İsrail ve sırtını dayadığı ülkeler terörizmin ana sponsorudur. Bunu yok saymak demek köleliğe razı olmak, küfre diz çökmek, zillete yaka iliklemek demektir. CHP’nin durduğu yer Türk milletinin durduğu yer değildir. CHP’nin baktığı yer Türkiye’nin milli hedefleriyle bir ve aynı değildir. En temel milli meselelerde uzlaşmaya yanaşmamak, düşman emellerinin vatanımıza ulaşmasına aleni çanak tutmaktır. Gerçi huylu huyundan vazgeçmez, ancak biz yine de CHP’den umudu kesmeyeceğiz, Türk milletinin ve Türkiye’nin yanında zoraki olsa bile makul bir pozisyon alacağı günleri sabırla bekleyeceğiz.
"ORTAK DİRENİŞ HATTI KURULMALI"
Vakit kaybetmeksizin İsrail terör devletine karşı ortak bir direniş hattı kurulmalıdır. Birleşmiş Milletler operasyonel askeri gücünü sahaya yansıtmalıdır. Bunu bölge ve dünya barışı için acilen yapmalıdır. Eğer yapamıyorlarsa, geldiğimiz bu aşamada teklifim şudur: Muhatap ülkeler yeter ki gölge etmesinler, yeter ki çekilsinler önümüzden, yeter ki kapatsınlar gözlerini, ezcümle görsünler kahramanlığı, görsünler Ortadoğu’nun nasıl huzura kavuştuğunu, Türk mü yaman Siyonist eşkıyalık mı yaman tüm dünya şahit olsun.
"ÇOK DİKKATLİ OLMAMIZ GEREKMEKTE"
Hizbullah’ın İsrail’in Hayfa kentinin güneyindeki askeri üssünü İHA’larla vurması çatışma sürecinin kızışacağının açık işaretidir. Sadece Ortadoğu değil, dünyanın geneli bıçak sırtında, diken üstünde, belirsizliğin kapsama alanındadır. Nitekim çok dikkatli olmamız gerekmektedir. Lübnan’da bulunan vatandaşlarımızın başarıyla ve zamanında tahliyesi de bugünkü sıkıntılı atmosferde milletimizi teselli eden bir gelişmedir. Kuzeyimizde cereyan eden Rusya ile Ukrayna savaşı, güneyimizin baştan ayağa tutuşması, batımızda Yunanistan’ın yaygın tahrikleri, doğumuzda silahlı bölücü terörün iğrenç emelleri ehl-i vatanın ayağa kalkması için gerek ve yeter şartların sağlandığına en bariz delildir.
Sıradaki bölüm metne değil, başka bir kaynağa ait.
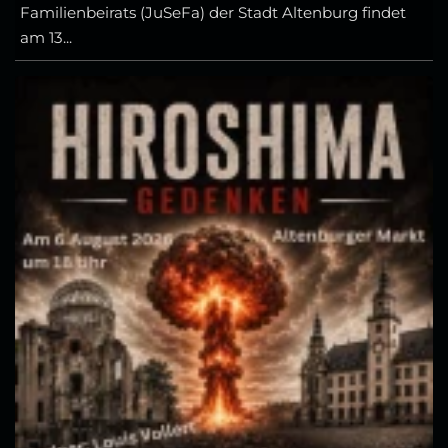
Familienbeirats (JuSeFa) der Stadt Altenburg findet
am 13...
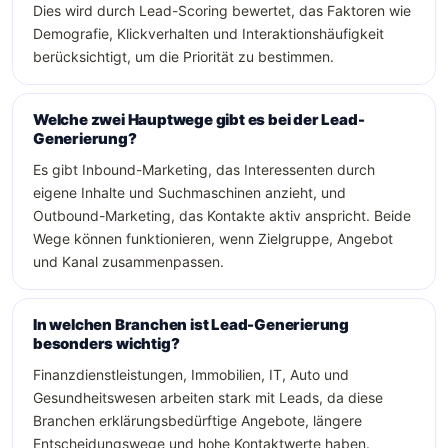
Dies wird durch Lead-Scoring bewertet, das Faktoren wie
Demografie, Klickverhalten und Interaktionshäufigkeit
berücksichtigt, um die Priorität zu bestimmen.
Welche zwei Hauptwege gibt es bei der Lead-
Generierung?
Es gibt Inbound-Marketing, das Interessenten durch
eigene Inhalte und Suchmaschinen anzieht, und
Outbound-Marketing, das Kontakte aktiv anspricht. Beide
Wege können funktionieren, wenn Zielgruppe, Angebot
und Kanal zusammenpassen.
In welchen Branchen ist Lead-Generierung
besonders wichtig?
Finanzdienstleistungen, Immobilien, IT, Auto und
Gesundheitswesen arbeiten stark mit Leads, da diese
Branchen erklärungsbedürftige Angebote, längere
Entscheidungswege und hohe Kontaktwerte haben.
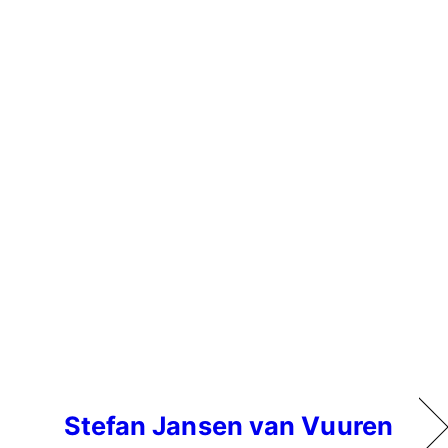
Stefan Jansen van Vuuren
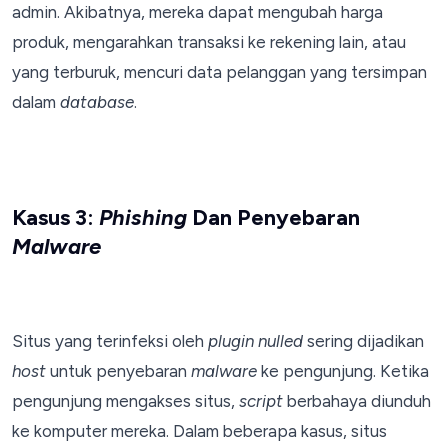
admin. Akibatnya, mereka dapat mengubah harga
produk, mengarahkan transaksi ke rekening lain, atau
yang terburuk, mencuri data pelanggan yang tersimpan
dalam
database
.
Kasus 3:
Phishing
Dan Penyebaran
Malware
Situs yang terinfeksi oleh
plugin nulled
sering dijadikan
host
untuk penyebaran
malware
ke pengunjung. Ketika
pengunjung mengakses situs,
script
berbahaya diunduh
ke komputer mereka. Dalam beberapa kasus, situs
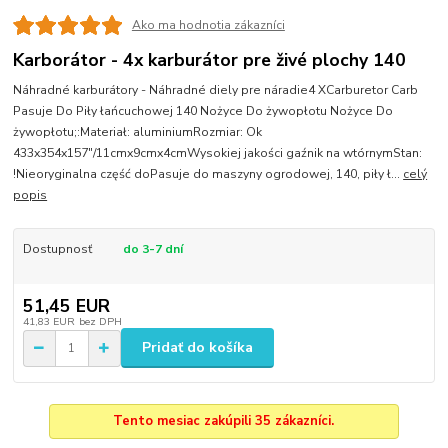
Ako ma hodnotia zákazníci
Karborátor - 4x karburátor pre živé plochy 140
Náhradné karburátory - Náhradné diely pre náradie4 XCarburetor Carb
Pasuje Do Piły łańcuchowej 140 Nożyce Do żywopłotu Nożyce Do
żywopłotu;:Materiał: aluminiumRozmiar: Ok
433x354x157"/11cmx9cmx4cmWysokiej jakości gaźnik na wtórnymStan:
!Nieoryginalna część doPasuje do maszyny ogrodowej, 140, piły ł...
celý
popis
Dostupnosť
do 3-7 dní
51,45 EUR
41,83 EUR
bez DPH
Pridať do košíka
Tento mesiac zakúpili 35 zákazníci.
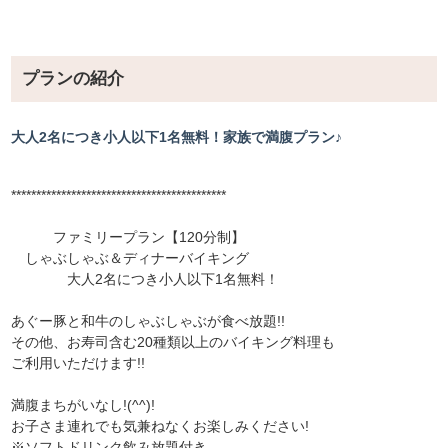
プランの紹介
大人2名につき小人以下1名無料！家族で満腹プラン♪
*******************************************
ファミリープラン【120分制】
しゃぶしゃぶ＆ディナーバイキング
大人2名につき小人以下1名無料！
あぐー豚と和牛のしゃぶしゃぶが食べ放題!!
その他、お寿司含む20種類以上のバイキング料理も
ご利用いただけます!!
満腹まちがいなし!(^^)!
お子さま連れでも気兼ねなくお楽しみください!
※ソフトドリンク飲み放題付き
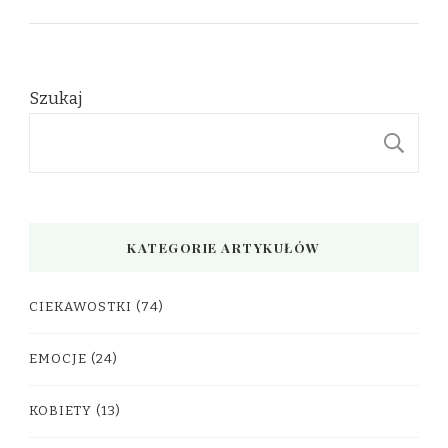
Szukaj
S
KATEGORIE ARTYKUŁÓW
CIEKAWOSTKI
(74)
EMOCJE
(24)
KOBIETY
(13)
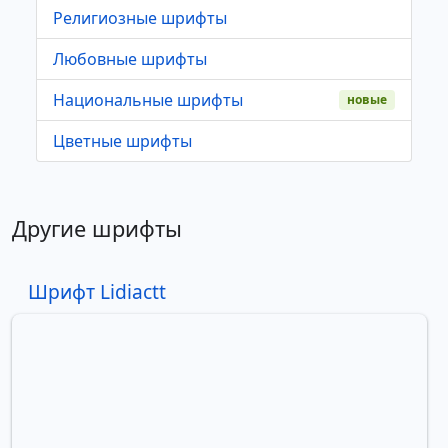
Религиозные шрифты
Любовные шрифты
Национальные шрифты
новые
Цветные шрифты
Другие шрифты
Шрифт Lidiactt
Milliyetçi Hareket Partisi hem içimizde hem de dışımızda barış havasının, barış kuşağının egemen olmasını iliklerine kadar arzulamaktadır. Çatışmanın sonu yoktur. Savaşın galibi yoktur. İsrail’in Ortadoğu’da tarihi bir hüsran ve hezimete mahkum olması kaçınılmazdır. 1967 sınırları temelinde, bağımsız, coğrafi bütünlüğüne haiz, başkenti Doğu Kudüs olan Filistin devleti mutlaka tanınmalıdır. İsrail ile Filistin arasında iki devletli çözümün dışında da bir üçüncü yol bulunmamaktadır.